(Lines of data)
_ _ _
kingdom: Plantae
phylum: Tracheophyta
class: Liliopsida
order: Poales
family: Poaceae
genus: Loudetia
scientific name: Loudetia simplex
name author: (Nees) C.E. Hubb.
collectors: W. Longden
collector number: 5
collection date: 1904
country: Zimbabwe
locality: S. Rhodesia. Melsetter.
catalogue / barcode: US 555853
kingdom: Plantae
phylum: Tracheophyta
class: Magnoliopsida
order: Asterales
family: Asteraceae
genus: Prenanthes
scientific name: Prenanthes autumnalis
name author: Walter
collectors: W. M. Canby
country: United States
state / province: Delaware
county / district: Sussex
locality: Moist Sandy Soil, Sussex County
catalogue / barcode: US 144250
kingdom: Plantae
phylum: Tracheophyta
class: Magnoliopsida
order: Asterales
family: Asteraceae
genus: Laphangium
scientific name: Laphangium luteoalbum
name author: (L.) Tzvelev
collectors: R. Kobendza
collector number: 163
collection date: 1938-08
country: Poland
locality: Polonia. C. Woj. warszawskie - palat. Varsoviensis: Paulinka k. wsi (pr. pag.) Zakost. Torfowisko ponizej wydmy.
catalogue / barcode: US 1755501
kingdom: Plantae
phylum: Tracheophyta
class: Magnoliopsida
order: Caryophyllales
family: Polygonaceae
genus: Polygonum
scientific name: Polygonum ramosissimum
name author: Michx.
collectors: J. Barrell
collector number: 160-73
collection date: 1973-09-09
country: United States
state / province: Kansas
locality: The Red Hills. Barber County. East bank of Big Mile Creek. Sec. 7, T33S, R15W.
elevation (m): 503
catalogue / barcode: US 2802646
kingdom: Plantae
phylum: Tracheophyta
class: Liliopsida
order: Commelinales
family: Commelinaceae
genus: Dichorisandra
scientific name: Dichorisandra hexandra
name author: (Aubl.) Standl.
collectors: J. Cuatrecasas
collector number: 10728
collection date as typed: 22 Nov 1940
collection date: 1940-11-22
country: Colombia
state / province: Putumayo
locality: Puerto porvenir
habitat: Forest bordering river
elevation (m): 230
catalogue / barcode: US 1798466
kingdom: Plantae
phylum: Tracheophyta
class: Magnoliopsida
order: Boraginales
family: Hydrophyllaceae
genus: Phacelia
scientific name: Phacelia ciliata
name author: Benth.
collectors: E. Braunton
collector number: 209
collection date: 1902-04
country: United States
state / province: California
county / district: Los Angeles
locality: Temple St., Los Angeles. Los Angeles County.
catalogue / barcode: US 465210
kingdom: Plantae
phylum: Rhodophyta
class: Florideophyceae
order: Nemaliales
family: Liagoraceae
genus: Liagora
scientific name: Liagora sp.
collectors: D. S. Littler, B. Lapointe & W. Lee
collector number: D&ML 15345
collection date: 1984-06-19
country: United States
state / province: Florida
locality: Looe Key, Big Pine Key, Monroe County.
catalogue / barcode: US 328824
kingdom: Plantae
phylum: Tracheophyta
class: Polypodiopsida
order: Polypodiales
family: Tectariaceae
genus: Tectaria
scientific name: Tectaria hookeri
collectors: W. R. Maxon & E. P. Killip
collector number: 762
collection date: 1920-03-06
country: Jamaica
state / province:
_ _ _
▶ SET EXERCISE
Swap "locality" for "site" everywhere it occurs in the lines above, and leave everything else unchanged.

▶ FINISHED EXERCISE
kingdom: Plantae
phylum: Tracheophyta
class: Liliopsida
order: Poales
family: Poaceae
genus: Loudetia
scientific name: Loudetia simplex
name author: (Nees) C.E. Hubb.
collectors: W. Longden
collector number: 5
collection date: 1904
country: Zimbabwe
site: S. Rhodesia. Melsetter.
catalogue / barcode: US 555853
kingdom: Plantae
phylum: Tracheophyta
class: Magnoliopsida
order: Asterales
family: Asteraceae
genus: Prenanthes
scientific name: Prenanthes autumnalis
name author: Walter
collectors: W. M. Canby
country: United States
state / province: Delaware
county / district: Sussex
site: Moist Sandy Soil, Sussex County
catalogue / barcode: US 144250
kingdom: Plantae
phylum: Tracheophyta
class: Magnoliopsida
order: Asterales
family: Asteraceae
genus: Laphangium
scientific name: Laphangium luteoalbum
name author: (L.) Tzvelev
collectors: R. Kobendza
collector number: 163
collection date: 1938-08
country: Poland
site: Polonia. C. Woj. warszawskie - palat. Varsoviensis: Paulinka k. wsi (pr. pag.) Zakost. Torfowisko ponizej wydmy.
catalogue / barcode: US 1755501
kingdom: Plantae
phylum: Tracheophyta
class: Magnoliopsida
order: Caryophyllales
family: Polygonaceae
genus: Polygonum
scientific name: Polygonum ramosissimum
name author: Michx.
collectors: J. Barrell
collector number: 160-73
collection date: 1973-09-09
country: United States
state / province: Kansas
site: The Red Hills. Barber County. East bank of Big Mile Creek. Sec. 7, T33S, R15W.
elevation (m): 503
catalogue / barcode: US 2802646
kingdom: Plantae
phylum: Tracheophyta
class: Liliopsida
order: Commelinales
family: Commelinaceae
genus: Dichorisandra
scientific name: Dichorisandra hexandra
name author: (Aubl.) Standl.
collectors: J. Cuatrecasas
collector number: 10728
collection date as typed: 22 Nov 1940
collection date: 1940-11-22
country: Colombia
state / province: Putumayo
site: Puerto porvenir
habitat: Forest bordering river
elevation (m): 230
catalogue / barcode: US 1798466
kingdom: Plantae
phylum: Tracheophyta
class: Magnoliopsida
order: Boraginales
family: Hydrophyllaceae
genus: Phacelia
scientific name: Phacelia ciliata
name author: Benth.
collectors: E. Braunton
collector number: 209
collection date: 1902-04
country: United States
state / province: California
county / district: Los Angeles
site: Temple St., Los Angeles. Los Angeles County.
catalogue / barcode: US 465210
kingdom: Plantae
phylum: Rhodophyta
class: Florideophyceae
order: Nemaliales
family: Liagoraceae
genus: Liagora
scientific name: Liagora sp.
collectors: D. S. Littler, B. Lapointe & W. Lee
collector number: D&ML 15345
collection date: 1984-06-19
country: United States
state / province: Florida
site: Looe Key, Big Pine Key, Monroe County.
catalogue / barcode: US 328824
kingdom: Plantae
phylum: Tracheophyta
class: Polypodiopsida
order: Polypodiales
family: Tectariaceae
genus: Tectaria
scientific name: Tectaria hookeri
collectors: W. R. Maxon & E. P. Killip
collector number: 762
collection date: 1920-03-06
country: Jamaica
state / province:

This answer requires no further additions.